RECORDS SUPPLIED —
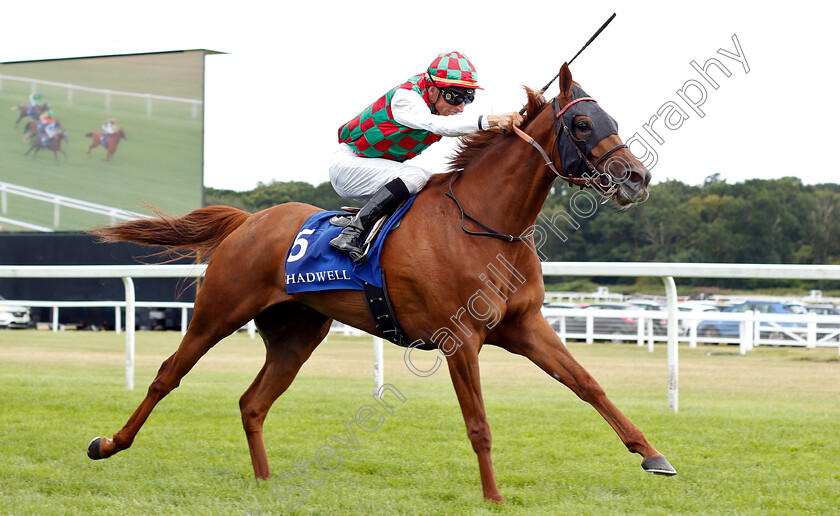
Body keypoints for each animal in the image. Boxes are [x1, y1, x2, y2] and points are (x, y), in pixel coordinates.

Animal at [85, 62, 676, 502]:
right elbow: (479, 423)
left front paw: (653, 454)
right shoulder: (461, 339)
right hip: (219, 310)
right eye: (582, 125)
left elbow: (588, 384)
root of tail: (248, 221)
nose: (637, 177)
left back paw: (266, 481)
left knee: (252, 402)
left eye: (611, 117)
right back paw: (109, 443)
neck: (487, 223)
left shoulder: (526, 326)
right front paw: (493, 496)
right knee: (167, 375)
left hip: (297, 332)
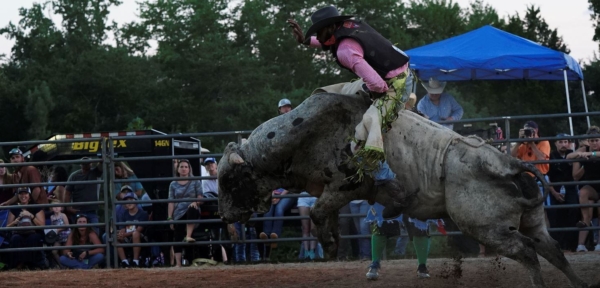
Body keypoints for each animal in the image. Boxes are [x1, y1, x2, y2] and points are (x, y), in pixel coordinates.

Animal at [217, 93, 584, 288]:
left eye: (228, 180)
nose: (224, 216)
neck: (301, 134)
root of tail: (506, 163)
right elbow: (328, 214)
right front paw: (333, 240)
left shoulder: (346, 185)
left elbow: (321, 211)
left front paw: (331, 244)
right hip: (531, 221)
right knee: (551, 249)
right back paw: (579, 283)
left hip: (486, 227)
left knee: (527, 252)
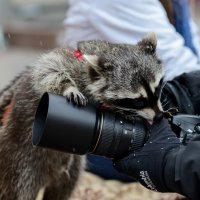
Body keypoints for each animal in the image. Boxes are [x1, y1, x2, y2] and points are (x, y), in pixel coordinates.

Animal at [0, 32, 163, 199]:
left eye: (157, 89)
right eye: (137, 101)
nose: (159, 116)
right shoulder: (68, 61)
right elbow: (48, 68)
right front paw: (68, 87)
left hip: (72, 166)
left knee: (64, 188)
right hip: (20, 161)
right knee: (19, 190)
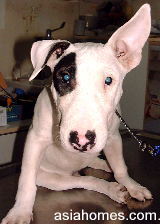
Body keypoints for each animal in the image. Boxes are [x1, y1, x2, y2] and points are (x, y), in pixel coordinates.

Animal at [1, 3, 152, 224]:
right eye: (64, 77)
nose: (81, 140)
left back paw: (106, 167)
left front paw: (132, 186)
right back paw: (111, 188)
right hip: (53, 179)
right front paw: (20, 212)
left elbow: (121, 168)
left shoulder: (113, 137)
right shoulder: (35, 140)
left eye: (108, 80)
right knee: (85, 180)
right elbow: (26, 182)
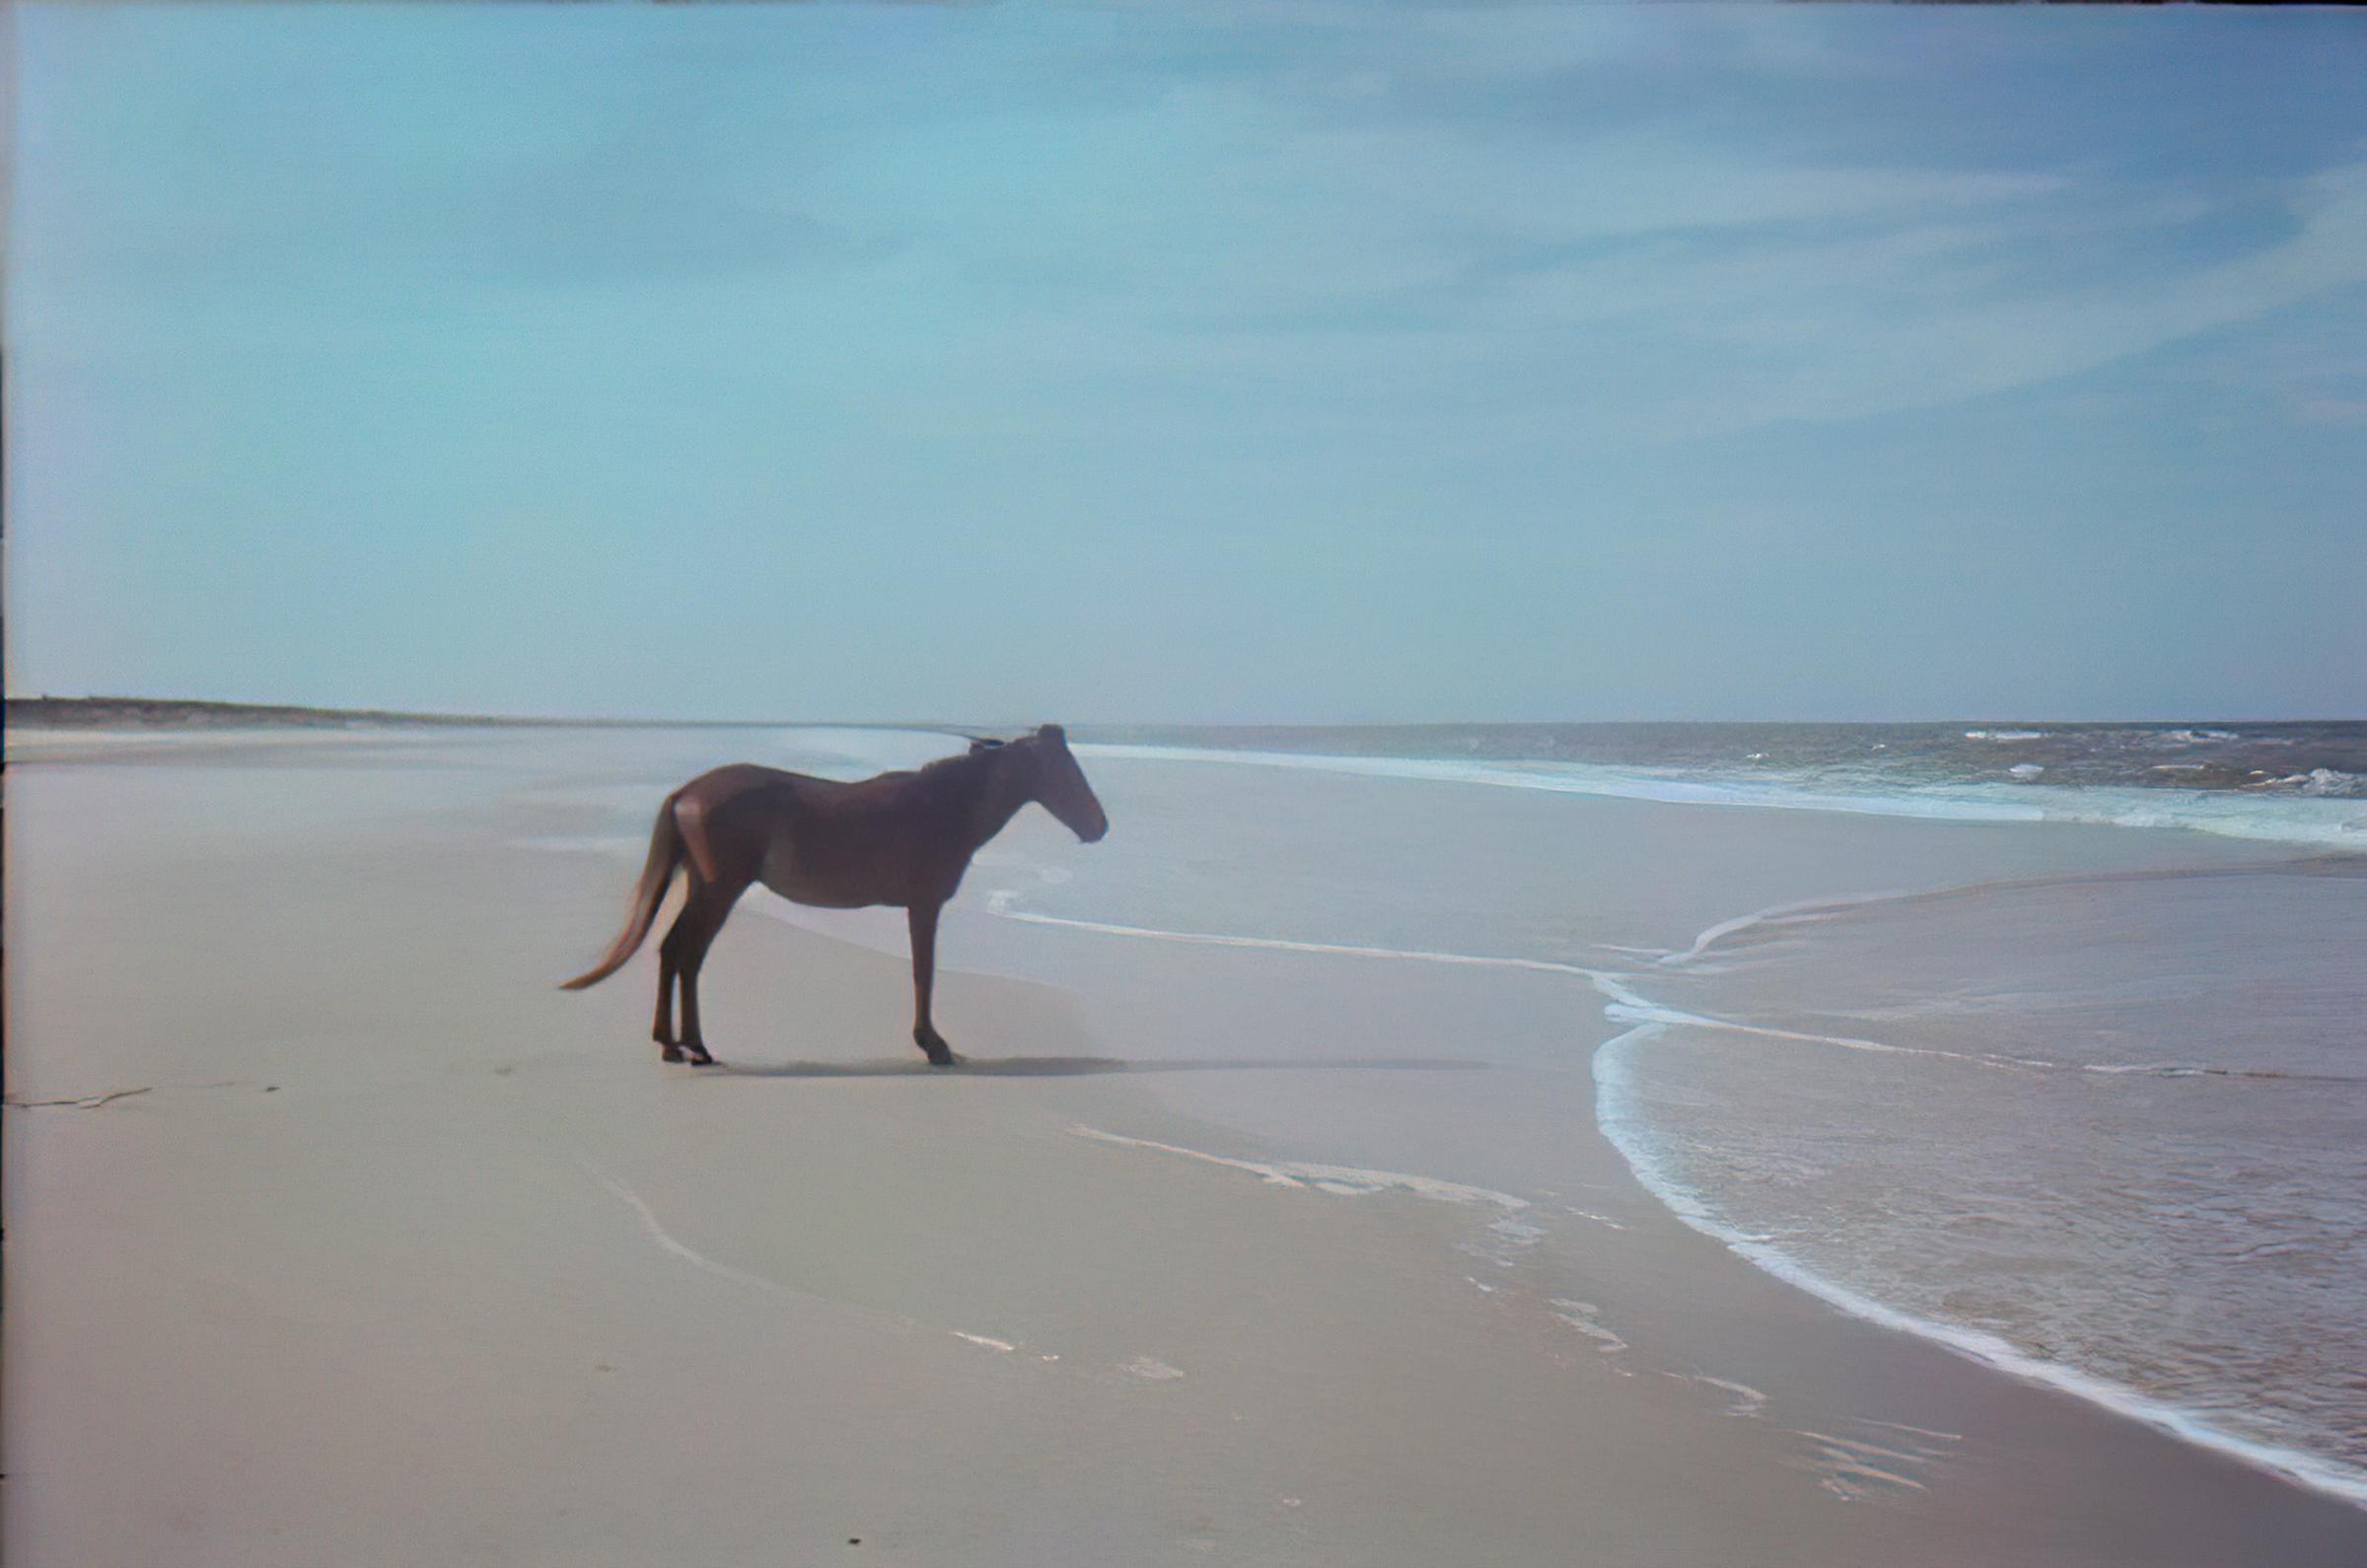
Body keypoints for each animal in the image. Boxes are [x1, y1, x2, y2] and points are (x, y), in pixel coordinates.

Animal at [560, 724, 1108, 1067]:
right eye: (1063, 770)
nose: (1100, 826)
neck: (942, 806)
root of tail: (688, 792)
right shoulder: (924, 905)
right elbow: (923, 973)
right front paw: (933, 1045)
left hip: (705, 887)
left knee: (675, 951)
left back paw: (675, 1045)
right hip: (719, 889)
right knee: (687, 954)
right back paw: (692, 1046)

PROBLEM STATEMENT —
None of the pictures belong in the copy; transcribe the rest of the data exactly.

ANSWER TO THIS EXERCISE —
Body keypoints for each animal in the image. Boxes are [x1, y1, x2, y2] and points are (x, y), in pixel coordinates.

Animal at [85, 62, 676, 502]:
right elbow: (479, 423)
left front paw: (653, 454)
right shoulder: (461, 339)
right hip: (219, 310)
right eye: (582, 125)
left elbow: (588, 384)
root of tail: (248, 221)
nose: (637, 177)
left back paw: (266, 481)
left knee: (252, 402)
left eye: (611, 117)
right back paw: (109, 443)
neck: (487, 223)
left shoulder: (526, 326)
right front paw: (493, 496)
right knee: (167, 375)
left hip: (297, 332)
Body keypoints for each animal in the image. Boxes are [x1, y1, x2, y2] and points are (x, y), in pixel coordinates.

Animal at [217, 93, 584, 288]:
left eye: (228, 180)
nose: (224, 216)
neck: (301, 134)
root of tail: (506, 163)
right elbow: (328, 214)
right front paw: (333, 240)
left shoulder: (346, 185)
left elbow: (321, 211)
left front paw: (331, 244)
right hip: (531, 221)
right knee: (551, 249)
right back paw: (579, 283)
left hip: (486, 227)
left knee: (527, 252)
Body keypoints for each animal in the image. Boxes are [x1, y1, x2, y2] and points are (x, y), in pixel coordinates.

Animal at [0, 32, 163, 199]:
left eye: (157, 89)
right eye: (137, 101)
nose: (159, 116)
right shoulder: (68, 61)
right elbow: (48, 68)
right front paw: (68, 87)
left hip: (72, 166)
left knee: (64, 188)
right hip: (20, 161)
right knee: (19, 190)
Body keypoints for each animal in the image. Boxes are [x1, y1, x2, y2] and points are (x, y), in pixel coordinates.

Animal at [1, 3, 152, 224]:
right eye: (64, 77)
nose: (81, 140)
left back paw: (106, 167)
left front paw: (132, 186)
right back paw: (111, 188)
right hip: (53, 179)
right front paw: (20, 212)
left elbow: (121, 168)
left shoulder: (113, 137)
right shoulder: (35, 140)
left eye: (108, 80)
right knee: (85, 180)
right elbow: (26, 182)
Body keypoints for each animal in the image. Boxes are [x1, y1, x2, y2] and points are (x, y), in pixel coordinates.

Animal at [560, 724, 1108, 1067]:
right eye: (1063, 770)
nose: (1100, 826)
neck: (942, 806)
root of tail: (688, 792)
right shoulder: (924, 905)
right elbow: (923, 973)
right front paw: (933, 1045)
left hip: (705, 887)
left knee: (675, 951)
left back paw: (675, 1045)
right hip: (719, 889)
right knee: (687, 954)
right back paw: (692, 1046)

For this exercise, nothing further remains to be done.